2. Прежде всего существует различие между той частью нашей веры, которая является рациональной, и той частью, которая таковой не является. Если человек в чем-то уверен, имея для этого нелепые основания или вовсе их не имея, а то, в чем он уверен, оказывается истинным по какой-то неизвестной ему причине, нельзя сказать, что его вера в это является рациональной, хотя то, чему он верил, в самом деле истинно. Вместе с тем человек может на разумных основаниях считать какое-то суждение вероятным, хотя на самом деле оно ложно. Таким образом, различие между рациональной верой и просто верой – не то же самое, что различие между истинным и ложным мнением. Наивысшая степень рациональной веры, именуемая достоверной рациональной верой, соответствует знанию. Можно сказать, что мы знаем нечто, если мы обладаем достоверной рациональной верой в это, и наоборот. По некоторым причинам, которые станут понятными после того, как в следующем параграфе мы рассмотрим степени рациональной веры, знание предпочтительно рассматривать как фундаментальную [категорию] и через нее определять рациональную веру.

3. Далее мы рассмотрим различие между той частью рациональной веры, которая достоверна, и той, что является лишь вероятной. Вера, рациональна она или нет, допускает различные степени. Наивысшая степень рациональной веры, или рациональная достоверность нашей веры, и ее отношение к знанию были рассмотрены выше. Каково же отношение к знанию различных степеней рациональной веры?

Суждение ( например, q ), которое составляет предмет нашего знания в этом случае, не тождественно суждению ( например, р ), в отношении которого у нас имеется рациональная вера определенной степени ( скажем, ?). Если свидетельства, на которых мы основываем нашу веру – это h , тогда т?, что мы знаем , а именно q , состоит в том, что суждение р находится в вероятностном отношении степени ? ко множеству суждений h ; и это наше знание оправдывает нашу рациональную веру степени ? в суждение р . Удобно называть суждения, такие, как р , которые не содержат утверждений о вероятностных отношениях, «первичными суждениями»; в то время как суждения такие, как q , которые утверждают существование вероятностного отношения, – «вторичными суждениями». [673]

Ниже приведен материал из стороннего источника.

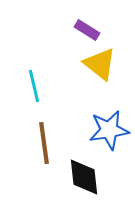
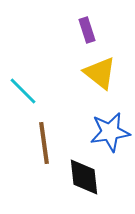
purple rectangle: rotated 40 degrees clockwise
yellow triangle: moved 9 px down
cyan line: moved 11 px left, 5 px down; rotated 32 degrees counterclockwise
blue star: moved 1 px right, 2 px down
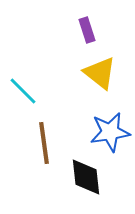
black diamond: moved 2 px right
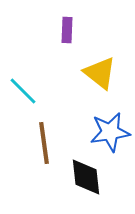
purple rectangle: moved 20 px left; rotated 20 degrees clockwise
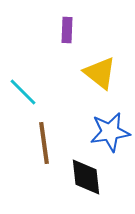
cyan line: moved 1 px down
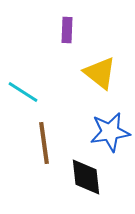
cyan line: rotated 12 degrees counterclockwise
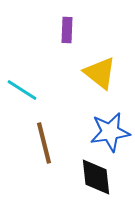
cyan line: moved 1 px left, 2 px up
brown line: rotated 6 degrees counterclockwise
black diamond: moved 10 px right
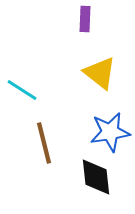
purple rectangle: moved 18 px right, 11 px up
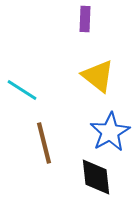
yellow triangle: moved 2 px left, 3 px down
blue star: rotated 21 degrees counterclockwise
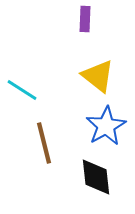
blue star: moved 4 px left, 6 px up
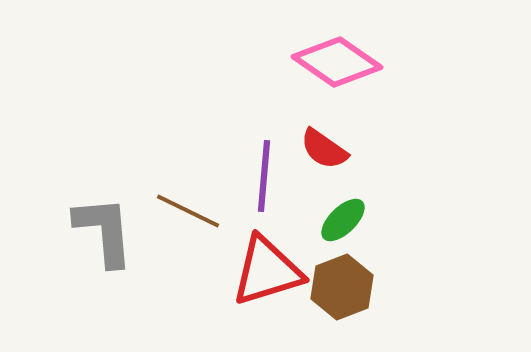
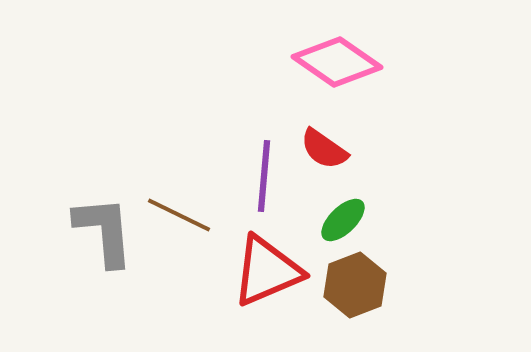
brown line: moved 9 px left, 4 px down
red triangle: rotated 6 degrees counterclockwise
brown hexagon: moved 13 px right, 2 px up
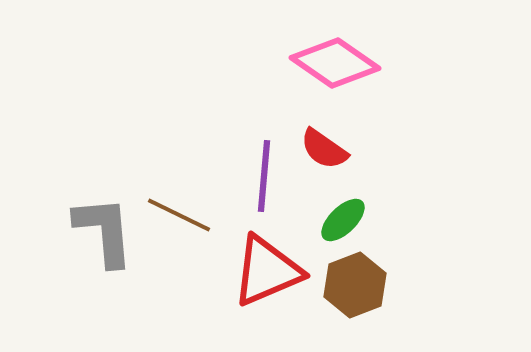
pink diamond: moved 2 px left, 1 px down
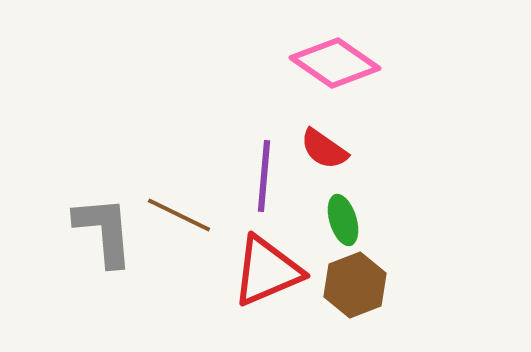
green ellipse: rotated 63 degrees counterclockwise
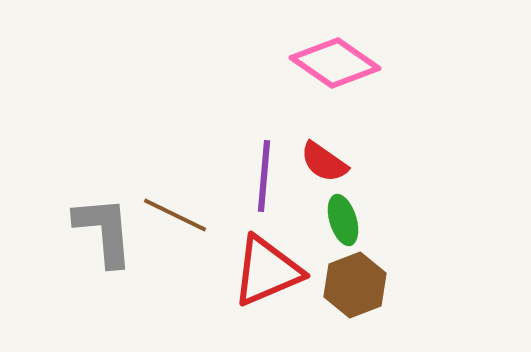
red semicircle: moved 13 px down
brown line: moved 4 px left
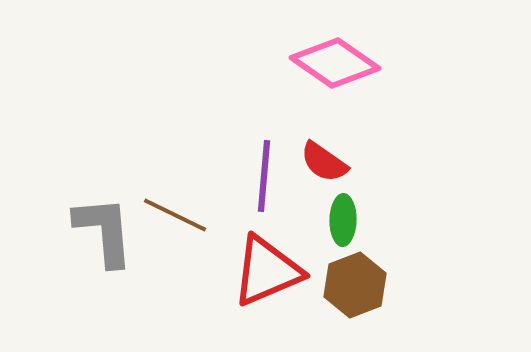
green ellipse: rotated 18 degrees clockwise
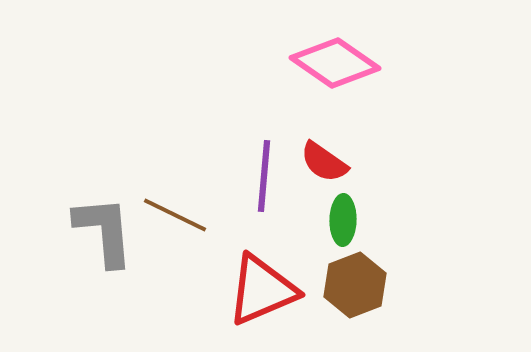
red triangle: moved 5 px left, 19 px down
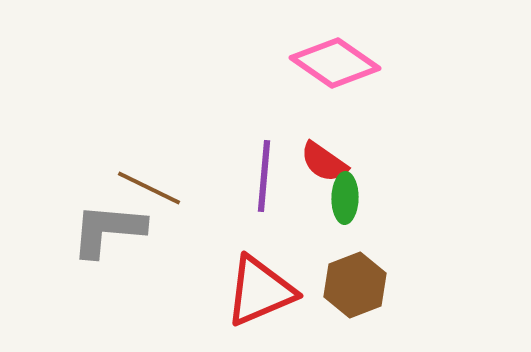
brown line: moved 26 px left, 27 px up
green ellipse: moved 2 px right, 22 px up
gray L-shape: moved 4 px right, 1 px up; rotated 80 degrees counterclockwise
red triangle: moved 2 px left, 1 px down
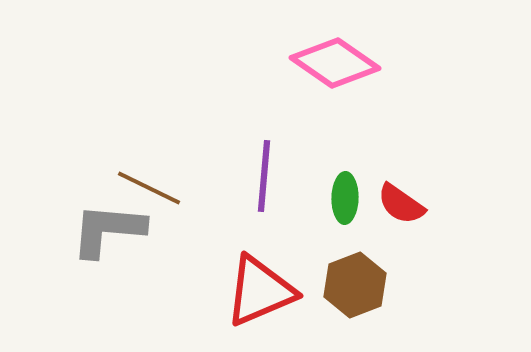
red semicircle: moved 77 px right, 42 px down
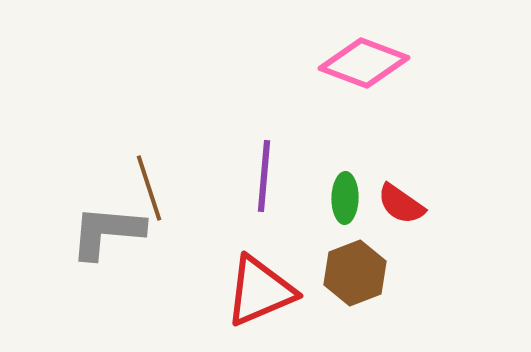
pink diamond: moved 29 px right; rotated 14 degrees counterclockwise
brown line: rotated 46 degrees clockwise
gray L-shape: moved 1 px left, 2 px down
brown hexagon: moved 12 px up
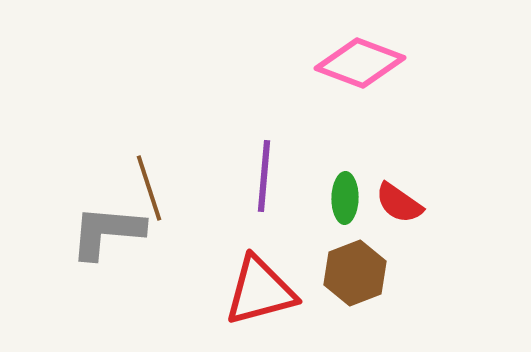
pink diamond: moved 4 px left
red semicircle: moved 2 px left, 1 px up
red triangle: rotated 8 degrees clockwise
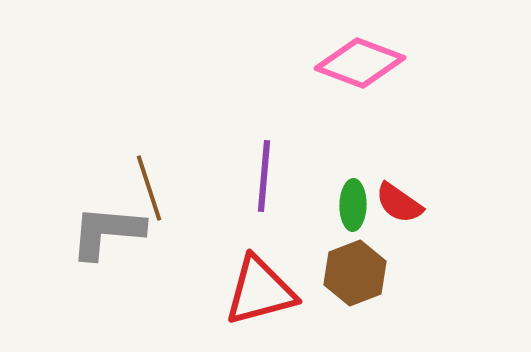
green ellipse: moved 8 px right, 7 px down
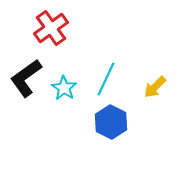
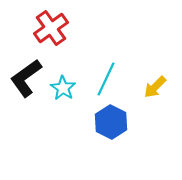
cyan star: moved 1 px left
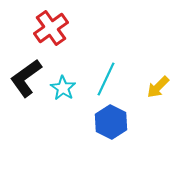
yellow arrow: moved 3 px right
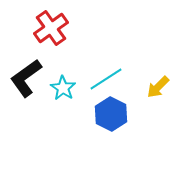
cyan line: rotated 32 degrees clockwise
blue hexagon: moved 8 px up
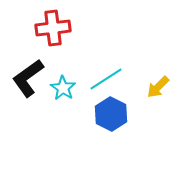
red cross: moved 2 px right; rotated 28 degrees clockwise
black L-shape: moved 2 px right
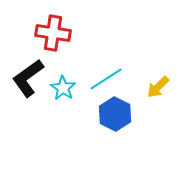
red cross: moved 5 px down; rotated 16 degrees clockwise
blue hexagon: moved 4 px right
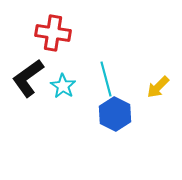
cyan line: rotated 72 degrees counterclockwise
cyan star: moved 2 px up
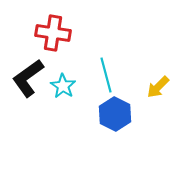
cyan line: moved 4 px up
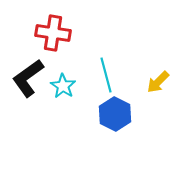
yellow arrow: moved 5 px up
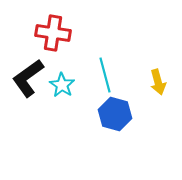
cyan line: moved 1 px left
yellow arrow: rotated 60 degrees counterclockwise
cyan star: moved 1 px left, 1 px up
blue hexagon: rotated 12 degrees counterclockwise
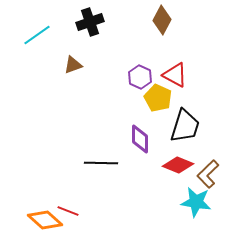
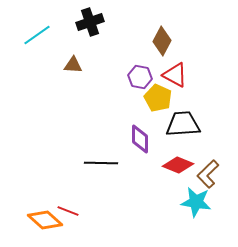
brown diamond: moved 21 px down
brown triangle: rotated 24 degrees clockwise
purple hexagon: rotated 15 degrees counterclockwise
black trapezoid: moved 2 px left, 2 px up; rotated 111 degrees counterclockwise
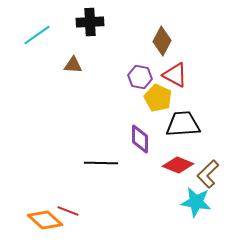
black cross: rotated 16 degrees clockwise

4. Таким образом, знание суждения всегда соответствует достоверной рациональной вере в него и одновременно означает истинность самого этого суждения. Мы не можем знать суждение, если оно не является на самом деле истинным. Вместе с тем вероятностная степень рациональной веры в суждение имеет своим источником знание некоторого соответствующего вторичного суждения. Человек может рационально считать некое суждение вероятным, когда оно на самом деле ложно, если вторичное суждение, на которое оно опирается, истинно и достоверно; в то же время нельзя рационально считать суждение вероятным, даже если на самом деле оно истинно, если вторичное суждение, на которое мы опираемся, не является истинным. Таким образом, рациональная вера любой степени может возникать только на основе знания, хотя это знание может быть знанием суждения, являющегося вторичным в указанном выше смысле по отношению к суждению – предмету нашей рациональной веры.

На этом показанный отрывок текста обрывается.